We actively manage wildlife habitat across our entire wildlife sanctuary system to maintain and enhance uncommon, exemplary, and vulnerable natural communities on our land. Invasive species control, prescribed burning, mowing, and carefully planned restoration are among the tools we use, all within an adaptive approach in which monitoring informs management decisions.
When so much of the Massachusetts landscape reflects the impacts of human activities, it is critical that we apply our knowledge of natural systems to maximize habitat function on our wildlife sanctuaries.
Managing for Invasive Species
Mass Audubon considers invasive species to be one of the greatest threats to the nature of Massachusetts because they out-compete, displace, or kill native species. Our approach to addressing the threat invasive species pose to native plants and animals is three-fold. Learn More
Habitat restoration is an important part of a comprehensive ecological management strategy, and Mass Audubon regularly engages in restoration projects around the state. These projects target habitats of priority species of conservation concern, and include dam removals, invasive species management, wetland restoration, and more. Our restoration projects also include long-term monitoring, enabling Mass Audubon to learn about the complexities of restoration and share our successes with our conservation partners.

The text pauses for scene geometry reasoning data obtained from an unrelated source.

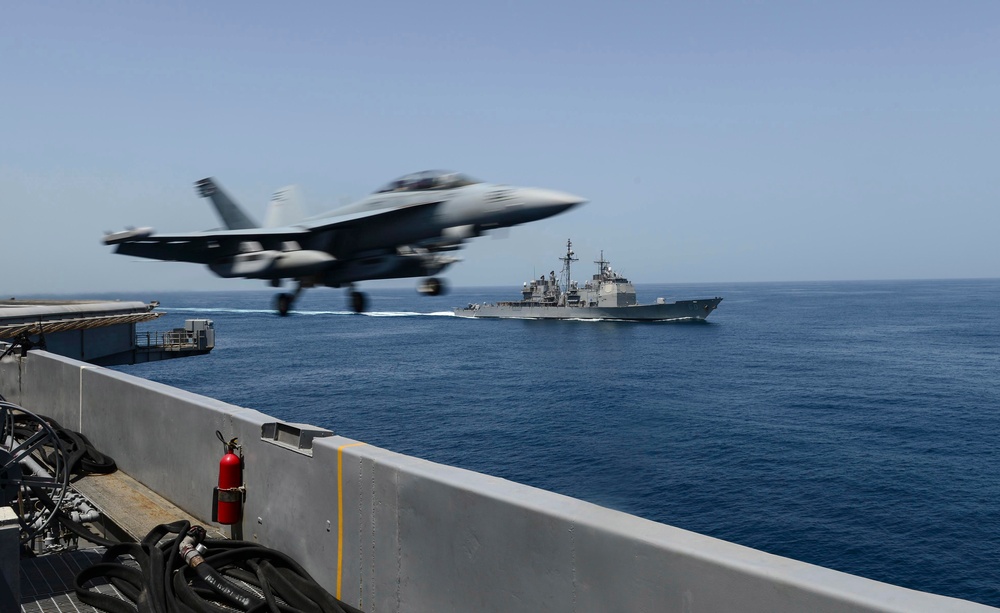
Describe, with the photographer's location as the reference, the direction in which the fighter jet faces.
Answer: facing the viewer and to the right of the viewer

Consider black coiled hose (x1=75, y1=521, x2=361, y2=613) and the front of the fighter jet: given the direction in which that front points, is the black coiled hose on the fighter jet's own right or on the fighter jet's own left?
on the fighter jet's own right
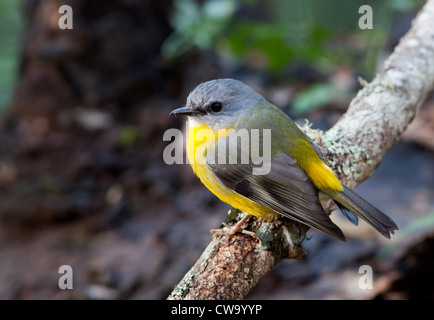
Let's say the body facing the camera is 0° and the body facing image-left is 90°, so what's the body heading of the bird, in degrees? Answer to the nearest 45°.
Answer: approximately 90°
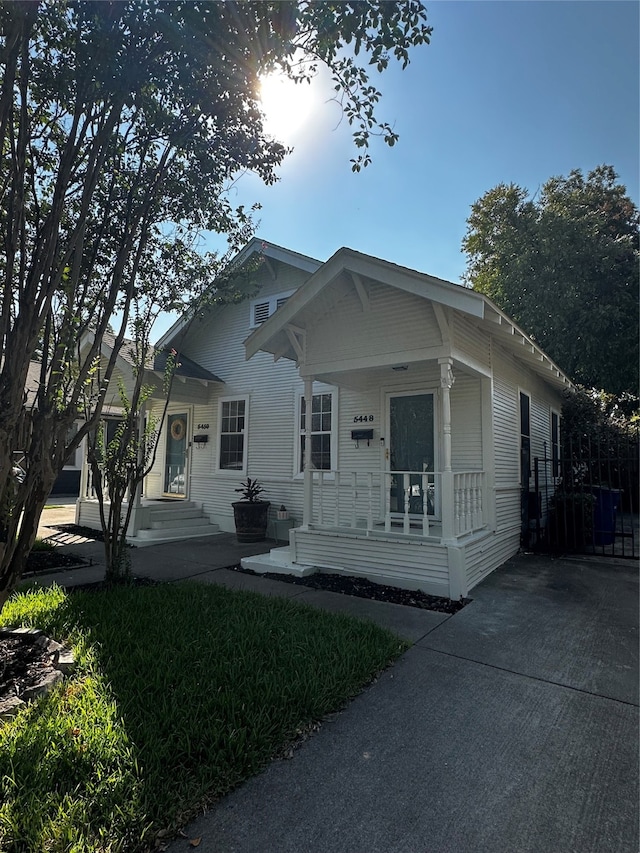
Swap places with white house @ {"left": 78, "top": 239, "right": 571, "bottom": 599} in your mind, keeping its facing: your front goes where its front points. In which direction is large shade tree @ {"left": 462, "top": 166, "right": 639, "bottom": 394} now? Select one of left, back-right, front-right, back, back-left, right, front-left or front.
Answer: back

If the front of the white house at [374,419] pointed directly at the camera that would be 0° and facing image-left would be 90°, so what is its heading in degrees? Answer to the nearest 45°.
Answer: approximately 45°

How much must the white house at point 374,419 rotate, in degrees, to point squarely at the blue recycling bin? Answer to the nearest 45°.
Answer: approximately 135° to its left

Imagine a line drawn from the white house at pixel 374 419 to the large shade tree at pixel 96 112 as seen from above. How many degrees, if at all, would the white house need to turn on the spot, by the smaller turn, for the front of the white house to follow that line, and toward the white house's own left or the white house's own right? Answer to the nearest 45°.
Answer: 0° — it already faces it

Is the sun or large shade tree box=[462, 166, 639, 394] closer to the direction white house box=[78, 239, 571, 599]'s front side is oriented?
the sun
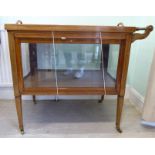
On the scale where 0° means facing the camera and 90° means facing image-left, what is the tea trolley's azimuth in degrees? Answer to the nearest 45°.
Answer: approximately 0°
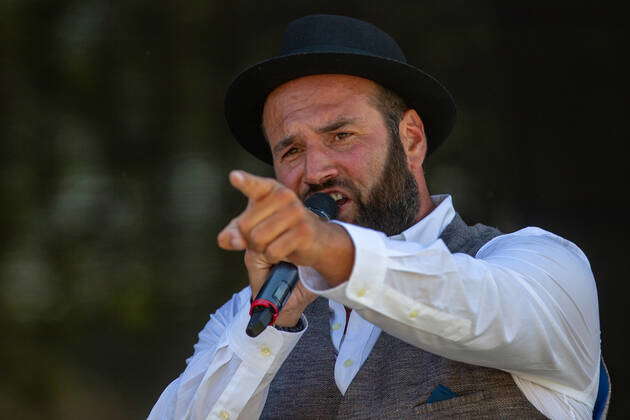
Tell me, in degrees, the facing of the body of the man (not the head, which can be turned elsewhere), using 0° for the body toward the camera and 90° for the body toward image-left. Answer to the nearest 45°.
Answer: approximately 45°
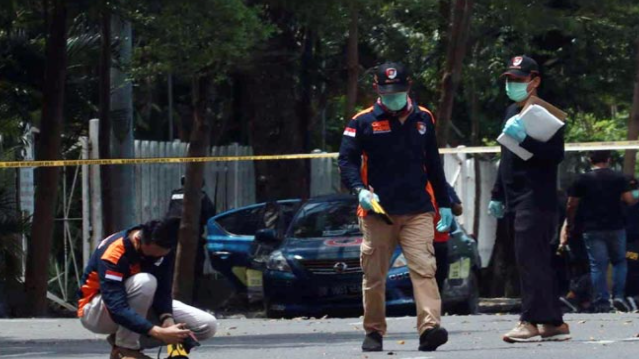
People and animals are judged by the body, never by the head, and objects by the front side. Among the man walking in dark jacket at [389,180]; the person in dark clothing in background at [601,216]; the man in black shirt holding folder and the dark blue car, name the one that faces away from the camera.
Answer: the person in dark clothing in background

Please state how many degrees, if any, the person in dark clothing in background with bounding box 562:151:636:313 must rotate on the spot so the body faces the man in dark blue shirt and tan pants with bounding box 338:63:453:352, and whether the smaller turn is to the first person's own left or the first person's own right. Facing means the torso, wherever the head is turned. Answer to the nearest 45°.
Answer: approximately 180°

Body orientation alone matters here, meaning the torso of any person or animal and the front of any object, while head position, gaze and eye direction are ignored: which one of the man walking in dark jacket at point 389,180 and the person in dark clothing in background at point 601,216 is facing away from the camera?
the person in dark clothing in background

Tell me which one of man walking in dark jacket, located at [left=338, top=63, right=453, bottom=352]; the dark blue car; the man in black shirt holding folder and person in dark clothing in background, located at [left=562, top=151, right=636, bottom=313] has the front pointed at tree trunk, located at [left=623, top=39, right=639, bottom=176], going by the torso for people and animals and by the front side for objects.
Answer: the person in dark clothing in background

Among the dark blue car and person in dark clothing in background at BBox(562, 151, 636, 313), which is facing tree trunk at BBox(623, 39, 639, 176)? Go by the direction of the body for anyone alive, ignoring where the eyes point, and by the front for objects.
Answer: the person in dark clothing in background

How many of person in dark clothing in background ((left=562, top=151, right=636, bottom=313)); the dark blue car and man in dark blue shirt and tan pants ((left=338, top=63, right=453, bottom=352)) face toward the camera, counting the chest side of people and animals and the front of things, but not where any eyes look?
2

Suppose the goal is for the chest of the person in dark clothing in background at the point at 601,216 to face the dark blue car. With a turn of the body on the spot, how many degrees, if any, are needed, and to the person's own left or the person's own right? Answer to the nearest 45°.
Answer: approximately 90° to the person's own left

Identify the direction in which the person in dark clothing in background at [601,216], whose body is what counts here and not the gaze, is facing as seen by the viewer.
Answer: away from the camera

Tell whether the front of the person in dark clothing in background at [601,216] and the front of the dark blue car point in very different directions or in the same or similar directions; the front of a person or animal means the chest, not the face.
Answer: very different directions

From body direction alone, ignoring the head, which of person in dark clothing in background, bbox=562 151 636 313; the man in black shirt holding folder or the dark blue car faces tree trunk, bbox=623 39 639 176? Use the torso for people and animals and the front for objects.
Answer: the person in dark clothing in background

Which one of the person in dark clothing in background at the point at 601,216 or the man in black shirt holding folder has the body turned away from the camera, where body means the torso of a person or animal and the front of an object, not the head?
the person in dark clothing in background
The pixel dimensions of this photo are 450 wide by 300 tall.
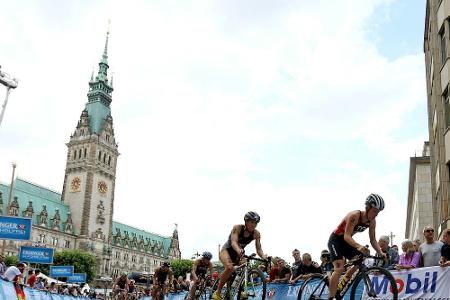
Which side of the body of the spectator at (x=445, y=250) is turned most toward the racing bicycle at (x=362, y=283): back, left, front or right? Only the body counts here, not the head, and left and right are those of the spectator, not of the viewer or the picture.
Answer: front

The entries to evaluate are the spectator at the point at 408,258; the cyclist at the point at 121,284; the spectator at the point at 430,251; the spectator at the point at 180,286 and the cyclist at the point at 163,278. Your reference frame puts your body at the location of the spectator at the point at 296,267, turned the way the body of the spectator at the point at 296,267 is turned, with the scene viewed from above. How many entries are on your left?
2

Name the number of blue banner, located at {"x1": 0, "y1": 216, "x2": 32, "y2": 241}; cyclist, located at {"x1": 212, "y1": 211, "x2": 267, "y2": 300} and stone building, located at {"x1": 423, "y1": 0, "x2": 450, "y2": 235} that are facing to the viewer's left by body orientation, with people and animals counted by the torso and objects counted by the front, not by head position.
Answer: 1

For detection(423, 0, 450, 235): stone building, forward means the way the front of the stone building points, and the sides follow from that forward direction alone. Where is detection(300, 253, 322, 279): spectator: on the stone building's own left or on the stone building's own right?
on the stone building's own left

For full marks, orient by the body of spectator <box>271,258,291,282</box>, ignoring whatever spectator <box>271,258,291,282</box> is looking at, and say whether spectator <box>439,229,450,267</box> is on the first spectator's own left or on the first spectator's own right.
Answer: on the first spectator's own left

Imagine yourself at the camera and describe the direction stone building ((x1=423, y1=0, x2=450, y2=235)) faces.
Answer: facing to the left of the viewer

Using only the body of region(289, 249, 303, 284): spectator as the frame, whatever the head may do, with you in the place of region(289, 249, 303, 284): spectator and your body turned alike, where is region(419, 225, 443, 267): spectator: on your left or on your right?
on your left
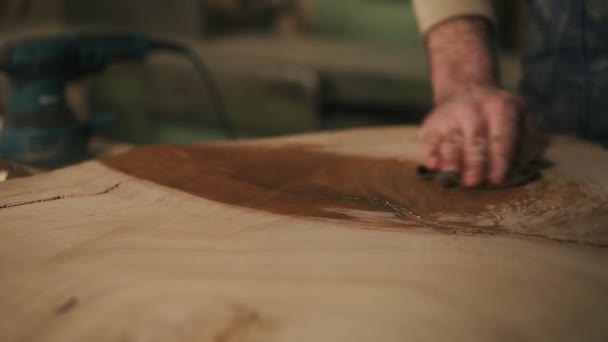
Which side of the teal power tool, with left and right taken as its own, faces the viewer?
left
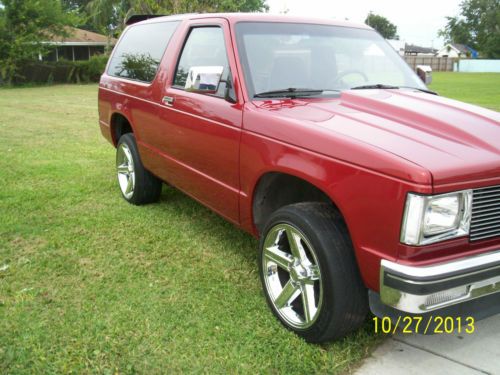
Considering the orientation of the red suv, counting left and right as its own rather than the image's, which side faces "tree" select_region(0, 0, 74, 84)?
back

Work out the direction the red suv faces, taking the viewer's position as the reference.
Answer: facing the viewer and to the right of the viewer

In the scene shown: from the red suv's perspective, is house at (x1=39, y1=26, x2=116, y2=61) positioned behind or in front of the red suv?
behind

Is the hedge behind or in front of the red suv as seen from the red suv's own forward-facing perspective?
behind
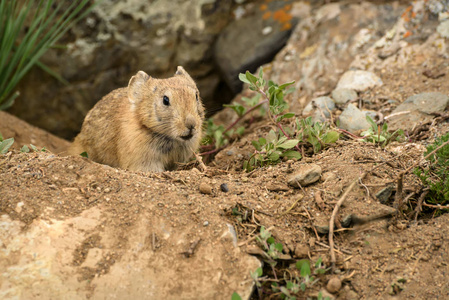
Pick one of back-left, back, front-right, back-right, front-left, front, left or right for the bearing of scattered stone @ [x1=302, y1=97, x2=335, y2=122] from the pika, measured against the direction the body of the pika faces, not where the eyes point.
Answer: front-left

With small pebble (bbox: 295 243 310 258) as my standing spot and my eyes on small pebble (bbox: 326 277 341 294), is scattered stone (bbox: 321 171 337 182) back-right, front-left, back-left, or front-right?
back-left

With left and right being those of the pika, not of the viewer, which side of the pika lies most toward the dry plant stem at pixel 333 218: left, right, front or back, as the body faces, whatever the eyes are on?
front

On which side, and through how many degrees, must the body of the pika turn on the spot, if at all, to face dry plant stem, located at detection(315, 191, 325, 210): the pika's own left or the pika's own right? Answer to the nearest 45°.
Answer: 0° — it already faces it

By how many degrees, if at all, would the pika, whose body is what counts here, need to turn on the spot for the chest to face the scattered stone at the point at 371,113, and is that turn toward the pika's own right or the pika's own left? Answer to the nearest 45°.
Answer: approximately 45° to the pika's own left

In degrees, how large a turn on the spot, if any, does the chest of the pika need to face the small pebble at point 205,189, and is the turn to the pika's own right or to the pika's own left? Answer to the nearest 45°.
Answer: approximately 45° to the pika's own right

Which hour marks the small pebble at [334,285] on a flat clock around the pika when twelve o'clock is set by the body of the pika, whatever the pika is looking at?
The small pebble is roughly at 1 o'clock from the pika.

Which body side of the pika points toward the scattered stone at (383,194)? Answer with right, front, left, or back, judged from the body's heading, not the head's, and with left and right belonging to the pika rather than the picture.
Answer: front

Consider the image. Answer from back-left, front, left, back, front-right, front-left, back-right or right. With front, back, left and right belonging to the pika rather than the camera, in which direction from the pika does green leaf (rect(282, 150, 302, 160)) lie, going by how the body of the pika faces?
front

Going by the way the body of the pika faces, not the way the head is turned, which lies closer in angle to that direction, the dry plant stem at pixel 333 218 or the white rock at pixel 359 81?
the dry plant stem

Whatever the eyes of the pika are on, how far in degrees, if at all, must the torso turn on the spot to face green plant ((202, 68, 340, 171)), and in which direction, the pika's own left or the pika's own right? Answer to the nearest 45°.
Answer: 0° — it already faces it

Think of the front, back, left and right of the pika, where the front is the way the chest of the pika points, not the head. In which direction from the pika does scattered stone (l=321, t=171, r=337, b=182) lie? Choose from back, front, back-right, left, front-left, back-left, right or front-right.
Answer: front

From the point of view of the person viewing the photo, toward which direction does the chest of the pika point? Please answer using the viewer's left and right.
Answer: facing the viewer and to the right of the viewer

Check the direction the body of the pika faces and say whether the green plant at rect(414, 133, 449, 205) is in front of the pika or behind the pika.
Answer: in front

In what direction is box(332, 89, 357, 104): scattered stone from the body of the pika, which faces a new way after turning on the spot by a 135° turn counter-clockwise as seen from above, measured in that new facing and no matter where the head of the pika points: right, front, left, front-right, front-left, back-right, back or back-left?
right
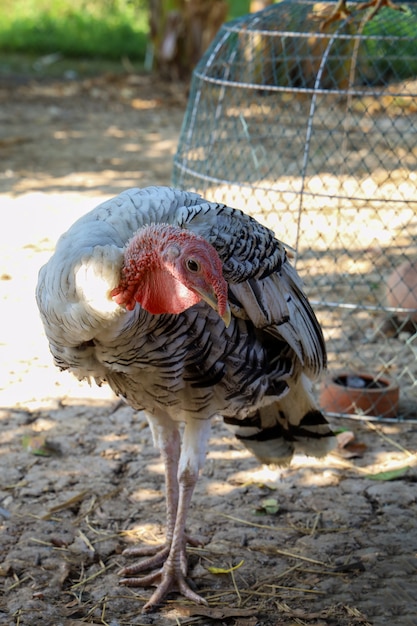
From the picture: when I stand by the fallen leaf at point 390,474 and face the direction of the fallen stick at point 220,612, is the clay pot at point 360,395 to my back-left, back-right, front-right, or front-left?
back-right

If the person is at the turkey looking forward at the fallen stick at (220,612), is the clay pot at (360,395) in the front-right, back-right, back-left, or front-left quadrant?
back-left

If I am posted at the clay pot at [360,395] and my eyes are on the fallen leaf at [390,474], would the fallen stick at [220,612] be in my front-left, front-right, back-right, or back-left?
front-right

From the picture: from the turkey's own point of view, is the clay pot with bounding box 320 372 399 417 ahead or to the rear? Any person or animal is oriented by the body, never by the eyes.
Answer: to the rear

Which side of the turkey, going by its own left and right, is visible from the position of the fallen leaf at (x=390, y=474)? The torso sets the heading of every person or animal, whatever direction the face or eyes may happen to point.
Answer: back

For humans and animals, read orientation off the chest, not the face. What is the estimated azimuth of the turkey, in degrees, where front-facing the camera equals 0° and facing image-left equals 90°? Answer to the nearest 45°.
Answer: approximately 45°

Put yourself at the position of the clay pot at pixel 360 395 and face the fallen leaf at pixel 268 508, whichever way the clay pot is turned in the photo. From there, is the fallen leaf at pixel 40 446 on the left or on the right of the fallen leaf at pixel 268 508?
right
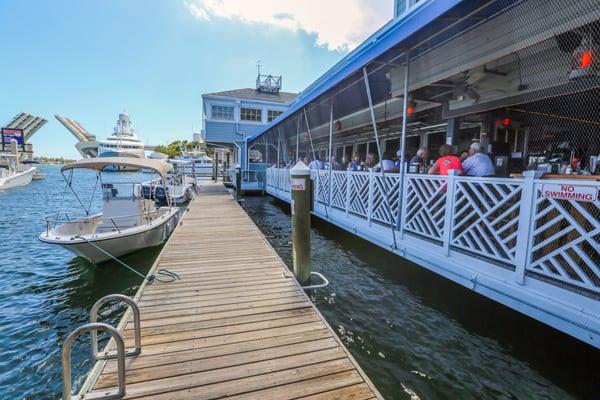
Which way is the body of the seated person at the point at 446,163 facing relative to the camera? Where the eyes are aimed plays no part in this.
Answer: away from the camera

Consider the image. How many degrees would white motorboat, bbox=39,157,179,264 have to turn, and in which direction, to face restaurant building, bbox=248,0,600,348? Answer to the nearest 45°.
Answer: approximately 90° to its left

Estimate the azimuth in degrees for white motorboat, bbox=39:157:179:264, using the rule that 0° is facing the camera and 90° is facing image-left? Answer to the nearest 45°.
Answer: approximately 45°

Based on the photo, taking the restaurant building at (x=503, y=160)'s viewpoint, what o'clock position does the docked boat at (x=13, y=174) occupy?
The docked boat is roughly at 2 o'clock from the restaurant building.

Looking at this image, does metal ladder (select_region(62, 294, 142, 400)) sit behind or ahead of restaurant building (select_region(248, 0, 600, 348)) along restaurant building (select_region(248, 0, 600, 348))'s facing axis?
ahead

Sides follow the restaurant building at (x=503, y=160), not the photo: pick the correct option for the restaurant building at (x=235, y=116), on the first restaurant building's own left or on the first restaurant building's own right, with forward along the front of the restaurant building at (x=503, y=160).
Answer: on the first restaurant building's own right

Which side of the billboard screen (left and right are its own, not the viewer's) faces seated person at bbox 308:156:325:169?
front

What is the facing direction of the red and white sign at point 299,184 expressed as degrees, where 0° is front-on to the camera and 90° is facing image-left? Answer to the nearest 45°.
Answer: approximately 0°
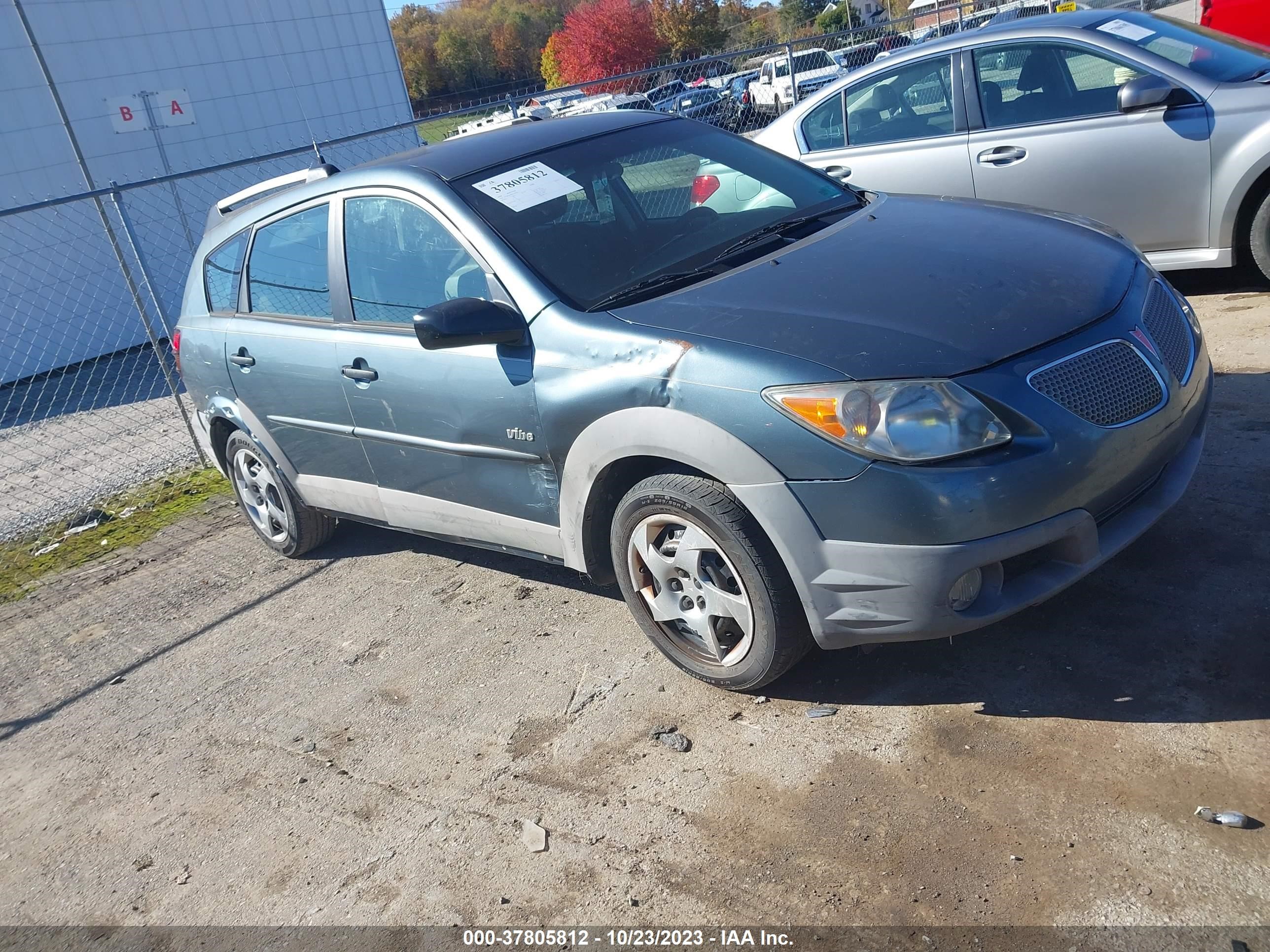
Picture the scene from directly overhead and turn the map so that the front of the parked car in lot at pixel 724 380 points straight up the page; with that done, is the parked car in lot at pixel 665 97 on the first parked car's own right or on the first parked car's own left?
on the first parked car's own left

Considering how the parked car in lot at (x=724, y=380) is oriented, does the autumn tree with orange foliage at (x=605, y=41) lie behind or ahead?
behind

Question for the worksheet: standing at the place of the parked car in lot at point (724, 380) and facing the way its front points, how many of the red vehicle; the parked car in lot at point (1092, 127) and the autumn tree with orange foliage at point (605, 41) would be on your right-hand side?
0

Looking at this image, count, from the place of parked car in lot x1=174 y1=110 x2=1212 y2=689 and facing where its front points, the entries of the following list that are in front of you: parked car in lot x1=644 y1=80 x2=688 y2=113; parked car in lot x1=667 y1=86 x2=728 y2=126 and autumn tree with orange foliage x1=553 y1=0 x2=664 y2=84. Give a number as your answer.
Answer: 0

Grasslands and Shrublands Maintenance
Grasslands and shrublands provide critical habitat for a wide range of plant and animal species, yet they are among the most rapidly declining types of habitat in Massachusetts. These early successional habitats require some form of disturbance, or in most parts of Massachusetts they will slowly succeed to forest. We use a range of methods to maintain grasslands, meadows, heathlands, and shrublands from the Berkshires to the Cape and Islands.